Direction A => Filter the listing down to every line that contains the string "kern".

Extract provided =>
■ ■ ■ ■

Saturday, May 7, 2011

The Notorious O.B.L.

I witnessed a dueling series of Facebook conversations this week between my brother-in-law Chad and his niece Jordan. One stream of comments contained political rants regarding the death of Osama bin Laden, and the other pitted two opposite points of view that epitomized the duel between generations on the relevance and quality of rap music in today's era versus that of the past. I read those comments during one of my cigarette breaks. When I returned to my desk, I was sharing the comments I had read with one of my coworkers named Bruce via instant messenger. Unfortunately, I had to leave my desk to attend a management meeting. The timing could not have been any worse.

When I returned to my desk, the only response I had received from my coworker was “first Biggie Smalls and Tupac Shakur, now Osama bin Laden. I just don't get it.” As I typed my response, I looked at my screen to find that he had left for the day. I switched over to email to send him my response. I typed a very long retort that asked numerous questions. I wanted to know if he was trying to make a joke or if he had in fact made a serious and poignant point. Immediately after I pressed the send button, I received an automated “Out of Office” notification. He wouldn't be back in the office until next week.

I looked back at the IM I received from him over two hours ago (my management meetings tended to run about that long). What did The Notorious B.I.G. (aka Biggie Smalls) and Tupac Shakur have in common with one of the world's most notorious terrorists (besides just being notorious)? Was my fellow Caucasian trying to give me a subtle hint that rap music was not being recorded for our ears to absorb? And finally, where did Eminem fit into this equation? I couldn't collect my thoughts. I had to think about from where the comments came. They were plucked from the headlines of the nightly news and the lyrics of rap songs. I decided to look for clues.

■ ■ ■ ■

Records supplied =>

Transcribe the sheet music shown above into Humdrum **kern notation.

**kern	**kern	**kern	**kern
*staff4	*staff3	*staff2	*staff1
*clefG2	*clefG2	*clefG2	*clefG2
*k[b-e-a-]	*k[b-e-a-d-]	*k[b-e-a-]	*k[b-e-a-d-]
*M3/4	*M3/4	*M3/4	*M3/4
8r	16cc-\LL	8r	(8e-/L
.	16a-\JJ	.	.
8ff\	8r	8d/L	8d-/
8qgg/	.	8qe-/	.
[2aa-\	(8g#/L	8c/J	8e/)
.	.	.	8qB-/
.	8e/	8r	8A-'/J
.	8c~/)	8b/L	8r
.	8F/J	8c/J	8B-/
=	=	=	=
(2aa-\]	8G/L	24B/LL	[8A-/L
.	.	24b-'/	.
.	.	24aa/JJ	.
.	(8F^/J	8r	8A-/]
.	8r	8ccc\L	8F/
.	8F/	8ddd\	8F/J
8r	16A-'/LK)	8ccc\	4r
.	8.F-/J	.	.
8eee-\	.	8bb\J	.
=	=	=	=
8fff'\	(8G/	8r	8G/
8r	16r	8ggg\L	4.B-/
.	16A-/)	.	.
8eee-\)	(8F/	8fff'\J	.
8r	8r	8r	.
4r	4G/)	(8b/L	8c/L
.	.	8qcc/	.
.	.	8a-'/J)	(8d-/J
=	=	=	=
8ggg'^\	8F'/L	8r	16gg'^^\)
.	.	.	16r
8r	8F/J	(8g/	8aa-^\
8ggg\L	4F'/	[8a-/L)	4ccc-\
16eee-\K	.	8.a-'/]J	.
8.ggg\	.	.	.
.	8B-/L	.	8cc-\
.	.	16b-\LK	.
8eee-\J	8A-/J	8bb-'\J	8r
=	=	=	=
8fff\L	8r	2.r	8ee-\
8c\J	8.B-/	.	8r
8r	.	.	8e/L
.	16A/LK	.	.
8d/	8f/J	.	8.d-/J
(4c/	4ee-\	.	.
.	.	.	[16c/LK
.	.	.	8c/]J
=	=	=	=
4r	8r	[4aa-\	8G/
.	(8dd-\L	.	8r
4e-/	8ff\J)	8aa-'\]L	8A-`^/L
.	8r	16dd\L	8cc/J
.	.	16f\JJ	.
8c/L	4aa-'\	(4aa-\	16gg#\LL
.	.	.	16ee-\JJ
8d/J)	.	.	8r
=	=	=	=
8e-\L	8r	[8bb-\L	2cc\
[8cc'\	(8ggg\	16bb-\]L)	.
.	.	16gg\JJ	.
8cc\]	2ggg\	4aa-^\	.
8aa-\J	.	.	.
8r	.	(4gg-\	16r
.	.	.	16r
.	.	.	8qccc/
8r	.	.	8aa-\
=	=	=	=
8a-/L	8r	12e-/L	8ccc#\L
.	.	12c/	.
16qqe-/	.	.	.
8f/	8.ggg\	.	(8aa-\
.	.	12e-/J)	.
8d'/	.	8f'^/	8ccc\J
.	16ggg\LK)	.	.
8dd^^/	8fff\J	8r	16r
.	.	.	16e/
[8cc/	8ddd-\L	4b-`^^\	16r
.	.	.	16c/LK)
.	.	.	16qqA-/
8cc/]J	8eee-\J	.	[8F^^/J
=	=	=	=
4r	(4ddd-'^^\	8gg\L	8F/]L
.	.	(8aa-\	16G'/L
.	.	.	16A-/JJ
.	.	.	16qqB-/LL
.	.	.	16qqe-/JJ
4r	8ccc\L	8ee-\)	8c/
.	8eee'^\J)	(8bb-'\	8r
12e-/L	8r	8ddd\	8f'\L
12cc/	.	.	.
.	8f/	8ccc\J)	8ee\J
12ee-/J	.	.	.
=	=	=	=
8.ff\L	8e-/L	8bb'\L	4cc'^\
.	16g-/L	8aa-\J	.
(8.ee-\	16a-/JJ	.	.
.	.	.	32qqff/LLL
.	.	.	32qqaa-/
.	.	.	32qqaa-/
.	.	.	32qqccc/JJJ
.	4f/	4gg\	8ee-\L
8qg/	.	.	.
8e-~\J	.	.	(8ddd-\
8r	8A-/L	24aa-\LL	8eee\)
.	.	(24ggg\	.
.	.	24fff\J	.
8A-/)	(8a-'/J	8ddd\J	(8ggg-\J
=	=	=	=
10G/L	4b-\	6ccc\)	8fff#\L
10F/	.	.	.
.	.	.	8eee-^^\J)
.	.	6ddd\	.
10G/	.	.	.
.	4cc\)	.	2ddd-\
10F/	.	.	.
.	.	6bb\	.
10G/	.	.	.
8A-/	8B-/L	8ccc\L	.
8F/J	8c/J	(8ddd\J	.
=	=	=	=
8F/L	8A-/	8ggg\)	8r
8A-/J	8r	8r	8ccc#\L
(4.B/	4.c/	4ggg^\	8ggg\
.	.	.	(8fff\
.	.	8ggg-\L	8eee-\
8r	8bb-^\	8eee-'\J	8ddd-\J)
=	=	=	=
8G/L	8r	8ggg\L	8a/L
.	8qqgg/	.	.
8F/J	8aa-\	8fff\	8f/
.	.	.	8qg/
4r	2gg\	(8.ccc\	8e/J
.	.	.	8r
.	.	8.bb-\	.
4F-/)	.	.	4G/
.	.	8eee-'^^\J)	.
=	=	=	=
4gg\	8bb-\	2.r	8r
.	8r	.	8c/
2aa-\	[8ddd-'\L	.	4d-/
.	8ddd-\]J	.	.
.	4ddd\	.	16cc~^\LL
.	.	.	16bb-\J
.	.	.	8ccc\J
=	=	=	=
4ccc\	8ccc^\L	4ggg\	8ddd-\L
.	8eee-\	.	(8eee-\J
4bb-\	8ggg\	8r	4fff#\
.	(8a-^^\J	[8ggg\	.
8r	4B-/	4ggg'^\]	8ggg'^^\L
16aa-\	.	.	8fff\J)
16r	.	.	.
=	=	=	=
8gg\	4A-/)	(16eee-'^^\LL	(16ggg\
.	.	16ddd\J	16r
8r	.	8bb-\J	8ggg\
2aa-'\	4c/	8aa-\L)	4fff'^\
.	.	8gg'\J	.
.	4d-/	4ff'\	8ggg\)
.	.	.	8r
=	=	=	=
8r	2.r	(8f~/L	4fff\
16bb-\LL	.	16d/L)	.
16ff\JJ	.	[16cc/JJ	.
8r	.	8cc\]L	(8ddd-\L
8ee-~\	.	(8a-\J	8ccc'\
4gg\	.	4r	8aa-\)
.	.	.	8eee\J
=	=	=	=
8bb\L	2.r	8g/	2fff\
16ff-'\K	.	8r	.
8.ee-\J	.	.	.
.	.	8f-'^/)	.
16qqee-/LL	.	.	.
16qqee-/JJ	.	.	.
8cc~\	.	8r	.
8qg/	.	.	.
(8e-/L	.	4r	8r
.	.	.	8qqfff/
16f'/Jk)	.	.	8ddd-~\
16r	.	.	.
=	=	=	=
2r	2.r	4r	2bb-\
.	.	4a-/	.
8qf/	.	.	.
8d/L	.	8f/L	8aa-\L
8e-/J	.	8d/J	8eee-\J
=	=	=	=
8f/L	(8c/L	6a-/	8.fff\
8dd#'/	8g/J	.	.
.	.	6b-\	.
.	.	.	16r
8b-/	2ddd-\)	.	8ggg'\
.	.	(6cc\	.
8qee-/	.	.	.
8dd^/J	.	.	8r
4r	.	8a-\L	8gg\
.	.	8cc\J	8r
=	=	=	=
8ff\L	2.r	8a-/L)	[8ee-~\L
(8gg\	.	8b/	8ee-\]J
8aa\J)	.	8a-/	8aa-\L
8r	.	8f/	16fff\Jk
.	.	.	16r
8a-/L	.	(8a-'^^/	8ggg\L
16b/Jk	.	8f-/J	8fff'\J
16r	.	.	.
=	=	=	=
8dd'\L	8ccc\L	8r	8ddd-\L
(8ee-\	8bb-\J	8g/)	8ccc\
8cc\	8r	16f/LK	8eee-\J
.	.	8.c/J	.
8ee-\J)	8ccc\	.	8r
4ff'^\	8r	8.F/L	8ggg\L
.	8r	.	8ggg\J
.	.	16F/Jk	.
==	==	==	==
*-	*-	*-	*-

■ ■ ■ ■

Direction B =>
Answer these questions about the blog post titled "The Notorious O.B.L.":
(i) Between whom were the dueling Facebook conversations?
(ii) What kind of notification arrived right after the email was sent?
(iii) About how long did the management meetings tend to run?

Full response A =>
Transcribe the sheet music shown above into Humdrum **kern notation.
**kern	**kern	**kern	**kern

Full response B =>
(i) Chad and his niece Jordan
(ii) An automated "Out of Office" notification
(iii) About two hours